### Work request
With the line containing "left ankle: (628, 362)" as the start and the line containing "left wrist: (266, 133)" as the end, transcribe that span of the entries below exactly, including both.

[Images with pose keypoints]
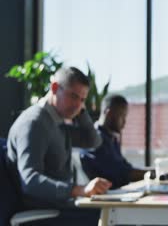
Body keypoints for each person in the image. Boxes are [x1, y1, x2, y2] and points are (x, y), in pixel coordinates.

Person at [7, 67, 112, 226]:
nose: (78, 104)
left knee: (112, 212)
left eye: (82, 100)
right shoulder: (35, 123)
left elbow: (93, 141)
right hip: (42, 212)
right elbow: (30, 180)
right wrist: (78, 190)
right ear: (55, 88)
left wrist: (81, 112)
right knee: (111, 216)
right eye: (73, 96)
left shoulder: (58, 122)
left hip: (60, 206)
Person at [80, 94, 152, 189]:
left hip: (116, 195)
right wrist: (157, 173)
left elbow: (126, 168)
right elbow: (123, 173)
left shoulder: (110, 139)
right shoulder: (95, 140)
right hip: (104, 199)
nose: (124, 122)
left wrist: (158, 171)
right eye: (122, 116)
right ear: (109, 113)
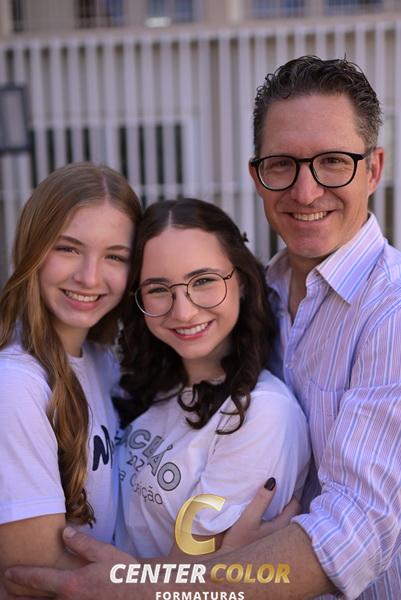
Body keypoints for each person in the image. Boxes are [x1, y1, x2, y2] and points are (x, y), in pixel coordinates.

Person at [5, 55, 401, 599]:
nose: (306, 192)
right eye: (282, 164)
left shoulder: (390, 313)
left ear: (374, 169)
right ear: (257, 175)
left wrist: (147, 587)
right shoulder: (262, 297)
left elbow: (356, 530)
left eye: (333, 162)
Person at [114, 197, 310, 558]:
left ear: (242, 281)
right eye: (158, 289)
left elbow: (188, 578)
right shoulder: (150, 381)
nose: (184, 312)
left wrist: (104, 578)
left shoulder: (261, 414)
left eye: (203, 280)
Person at [0, 162, 142, 596]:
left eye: (115, 256)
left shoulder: (102, 361)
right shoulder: (16, 384)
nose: (89, 277)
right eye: (68, 248)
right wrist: (212, 573)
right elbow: (36, 574)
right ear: (33, 248)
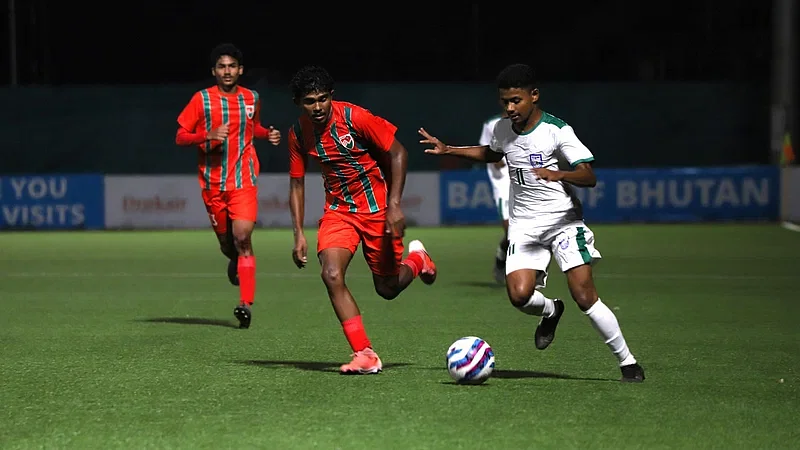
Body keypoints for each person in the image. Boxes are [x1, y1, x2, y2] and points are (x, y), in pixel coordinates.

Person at [419, 63, 645, 382]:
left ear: (533, 96)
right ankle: (551, 310)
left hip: (563, 223)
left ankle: (628, 362)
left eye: (516, 100)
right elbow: (492, 153)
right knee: (519, 296)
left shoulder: (557, 131)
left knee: (583, 294)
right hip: (524, 225)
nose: (509, 108)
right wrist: (450, 149)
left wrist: (560, 174)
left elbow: (589, 175)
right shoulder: (502, 129)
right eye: (505, 102)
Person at [287, 65, 437, 375]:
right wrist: (298, 233)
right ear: (299, 103)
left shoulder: (355, 118)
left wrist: (394, 205)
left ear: (332, 97)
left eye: (322, 99)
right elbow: (297, 184)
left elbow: (398, 153)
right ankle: (365, 353)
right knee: (330, 274)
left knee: (387, 288)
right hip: (339, 213)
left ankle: (418, 259)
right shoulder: (299, 133)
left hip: (377, 211)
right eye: (309, 101)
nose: (317, 107)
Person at [175, 43, 281, 329]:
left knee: (243, 237)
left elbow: (252, 127)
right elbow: (181, 136)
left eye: (232, 66)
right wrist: (206, 135)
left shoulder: (251, 98)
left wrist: (266, 133)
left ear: (240, 70)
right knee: (228, 244)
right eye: (221, 66)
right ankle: (236, 260)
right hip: (212, 184)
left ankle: (245, 303)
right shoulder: (202, 100)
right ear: (214, 71)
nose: (227, 71)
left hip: (244, 180)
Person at [479, 113, 511, 284]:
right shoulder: (491, 125)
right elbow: (485, 151)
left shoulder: (526, 124)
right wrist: (495, 158)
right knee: (511, 233)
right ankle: (501, 258)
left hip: (525, 184)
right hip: (503, 185)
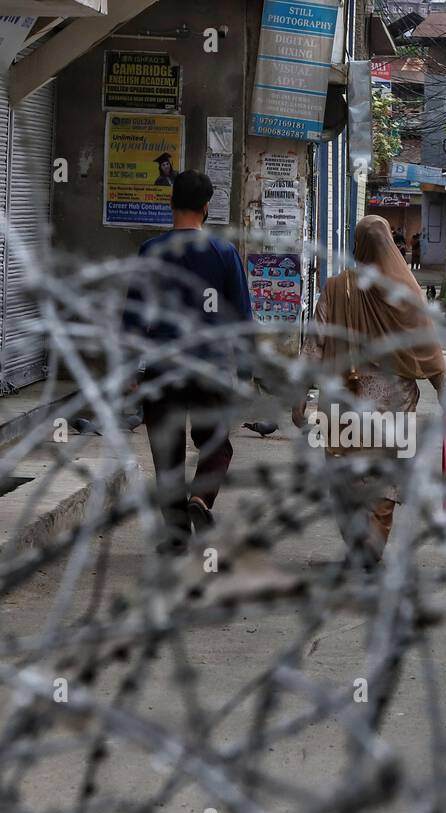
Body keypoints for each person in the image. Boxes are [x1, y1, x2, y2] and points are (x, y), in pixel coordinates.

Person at [293, 216, 446, 568]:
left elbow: (316, 343)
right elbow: (428, 349)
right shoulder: (407, 292)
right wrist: (443, 389)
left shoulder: (336, 288)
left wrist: (300, 393)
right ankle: (370, 550)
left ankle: (358, 545)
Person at [123, 170, 252, 553]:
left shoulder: (150, 251)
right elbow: (241, 318)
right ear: (207, 206)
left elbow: (133, 316)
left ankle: (177, 536)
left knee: (167, 454)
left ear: (170, 203)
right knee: (216, 445)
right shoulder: (223, 253)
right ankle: (201, 499)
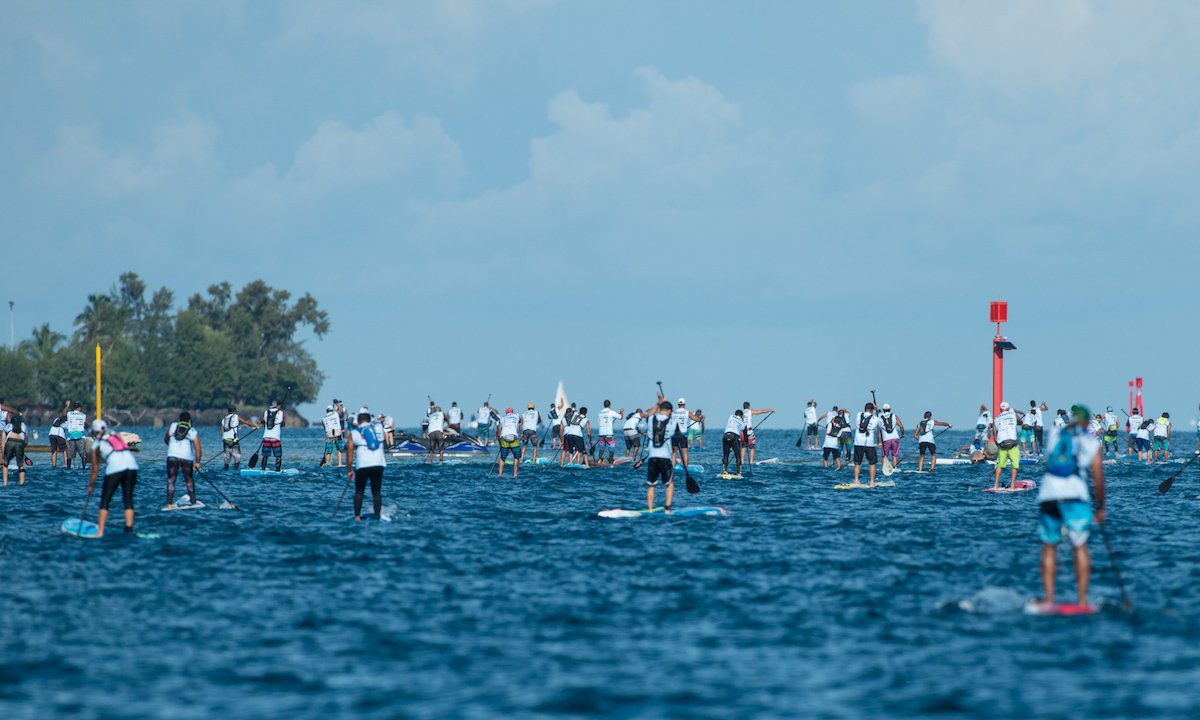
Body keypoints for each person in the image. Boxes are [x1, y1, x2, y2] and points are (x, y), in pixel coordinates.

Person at [1032, 405, 1105, 610]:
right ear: (1088, 423)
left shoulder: (1055, 432)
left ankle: (1048, 599)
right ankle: (1082, 600)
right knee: (1079, 546)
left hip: (1048, 495)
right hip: (1076, 497)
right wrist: (1101, 507)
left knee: (1049, 546)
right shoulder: (1092, 442)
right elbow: (1098, 478)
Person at [86, 419, 138, 536]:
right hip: (132, 466)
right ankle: (129, 529)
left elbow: (95, 468)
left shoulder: (97, 443)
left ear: (95, 432)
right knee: (128, 499)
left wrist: (91, 485)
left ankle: (100, 532)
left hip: (115, 468)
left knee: (105, 500)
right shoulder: (116, 435)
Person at [635, 400, 681, 513]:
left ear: (659, 410)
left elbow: (650, 414)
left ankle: (650, 510)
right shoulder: (673, 423)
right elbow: (679, 435)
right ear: (670, 411)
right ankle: (667, 509)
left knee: (651, 485)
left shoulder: (651, 420)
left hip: (652, 457)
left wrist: (658, 402)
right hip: (665, 457)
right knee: (669, 484)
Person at [347, 410, 387, 520]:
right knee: (376, 492)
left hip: (362, 464)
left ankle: (357, 516)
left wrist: (349, 470)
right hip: (378, 463)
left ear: (358, 422)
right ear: (370, 421)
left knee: (359, 491)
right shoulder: (378, 428)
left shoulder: (354, 432)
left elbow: (350, 454)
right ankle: (377, 515)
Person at [163, 412, 201, 507]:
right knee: (189, 480)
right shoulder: (192, 430)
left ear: (179, 420)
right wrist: (197, 463)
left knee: (171, 480)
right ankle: (193, 502)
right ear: (189, 421)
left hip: (172, 456)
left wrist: (173, 448)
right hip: (186, 458)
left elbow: (166, 439)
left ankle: (169, 504)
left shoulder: (172, 426)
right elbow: (198, 449)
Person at [851, 402, 884, 486]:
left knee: (857, 463)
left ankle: (856, 481)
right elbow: (880, 428)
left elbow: (866, 412)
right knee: (872, 463)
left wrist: (872, 406)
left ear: (864, 409)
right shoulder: (876, 419)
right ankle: (872, 483)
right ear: (873, 410)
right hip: (869, 444)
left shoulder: (859, 415)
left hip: (858, 443)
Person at [992, 401, 1021, 490]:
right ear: (1008, 408)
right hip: (1012, 444)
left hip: (1002, 444)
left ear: (1000, 409)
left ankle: (996, 485)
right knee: (1015, 465)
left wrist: (997, 443)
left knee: (999, 465)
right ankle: (1012, 485)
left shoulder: (996, 419)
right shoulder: (1013, 414)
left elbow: (994, 432)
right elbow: (1020, 422)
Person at [220, 405, 259, 471]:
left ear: (228, 412)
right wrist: (255, 426)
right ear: (235, 411)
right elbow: (246, 422)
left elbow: (222, 432)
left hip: (225, 440)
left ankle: (226, 470)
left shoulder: (224, 419)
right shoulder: (236, 417)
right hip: (234, 440)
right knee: (237, 456)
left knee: (227, 457)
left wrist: (225, 439)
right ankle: (235, 470)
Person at [670, 398, 702, 470]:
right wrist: (702, 417)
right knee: (685, 452)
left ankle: (673, 467)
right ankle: (685, 468)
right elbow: (697, 419)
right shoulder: (688, 412)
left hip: (674, 435)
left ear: (678, 405)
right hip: (683, 435)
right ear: (684, 404)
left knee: (674, 452)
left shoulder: (673, 413)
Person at [740, 402, 775, 467]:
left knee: (744, 447)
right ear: (749, 407)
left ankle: (742, 462)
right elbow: (760, 411)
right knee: (752, 447)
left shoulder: (741, 413)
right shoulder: (751, 411)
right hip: (749, 432)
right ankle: (751, 462)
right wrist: (770, 410)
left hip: (742, 433)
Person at [2, 411, 29, 486]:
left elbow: (3, 443)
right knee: (21, 465)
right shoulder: (24, 425)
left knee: (5, 464)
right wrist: (22, 448)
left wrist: (3, 455)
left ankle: (5, 483)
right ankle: (22, 483)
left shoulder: (7, 426)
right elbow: (26, 440)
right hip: (20, 442)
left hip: (10, 442)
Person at [260, 400, 286, 472]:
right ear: (279, 406)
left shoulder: (266, 412)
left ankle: (263, 469)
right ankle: (278, 470)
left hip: (266, 437)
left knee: (265, 455)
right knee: (278, 456)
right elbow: (283, 424)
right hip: (275, 438)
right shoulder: (281, 413)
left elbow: (262, 421)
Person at [496, 407, 521, 478]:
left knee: (502, 458)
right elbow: (520, 422)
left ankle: (500, 474)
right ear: (512, 412)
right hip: (514, 437)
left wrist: (500, 442)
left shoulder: (502, 418)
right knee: (516, 457)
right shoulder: (517, 415)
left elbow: (499, 431)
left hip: (504, 437)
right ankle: (515, 474)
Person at [65, 402, 89, 469]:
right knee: (83, 455)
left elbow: (63, 414)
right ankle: (84, 467)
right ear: (79, 408)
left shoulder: (69, 414)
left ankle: (68, 467)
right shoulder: (83, 415)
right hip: (81, 437)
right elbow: (87, 424)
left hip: (70, 437)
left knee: (69, 455)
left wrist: (67, 406)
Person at [722, 410, 744, 475]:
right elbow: (744, 434)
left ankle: (724, 470)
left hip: (726, 436)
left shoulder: (731, 417)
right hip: (734, 438)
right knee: (738, 456)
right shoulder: (743, 423)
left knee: (726, 455)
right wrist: (746, 442)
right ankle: (739, 472)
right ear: (742, 416)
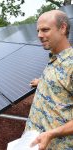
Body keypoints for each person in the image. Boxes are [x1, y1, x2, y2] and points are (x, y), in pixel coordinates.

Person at [25, 10, 73, 150]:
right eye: (38, 31)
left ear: (63, 28)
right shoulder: (55, 57)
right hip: (33, 141)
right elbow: (62, 83)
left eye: (45, 30)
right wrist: (43, 82)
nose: (39, 35)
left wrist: (52, 134)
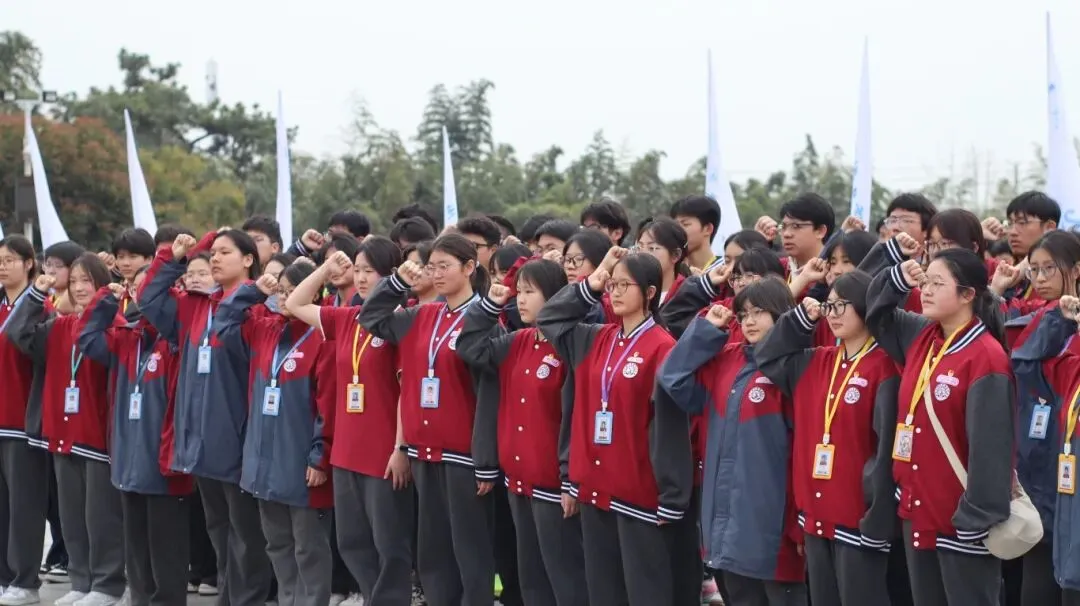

### Answer space
left ankle: (628, 362)
left eye: (516, 100)
right elbow: (492, 153)
right knee: (519, 296)
left shoulder: (557, 131)
left knee: (583, 294)
right hip: (524, 225)
nose: (509, 108)
right wrist: (450, 149)
left wrist: (560, 174)
left elbow: (589, 175)
right shoulder: (502, 129)
right eye: (505, 102)
Person at [287, 65, 437, 375]:
right wrist: (298, 233)
right ear: (299, 103)
left shoulder: (355, 118)
left wrist: (394, 205)
left ear: (332, 97)
left eye: (322, 99)
right elbow: (297, 184)
left elbow: (398, 153)
right ankle: (365, 353)
right knee: (330, 274)
left knee: (387, 288)
right hip: (339, 213)
left ankle: (418, 259)
right shoulder: (299, 133)
left hip: (377, 211)
right eye: (309, 101)
nose: (317, 107)
Person at [175, 43, 281, 329]:
left knee: (243, 237)
left elbow: (252, 127)
right elbow: (181, 136)
left eye: (232, 66)
right wrist: (206, 135)
left shoulder: (251, 98)
left wrist: (266, 133)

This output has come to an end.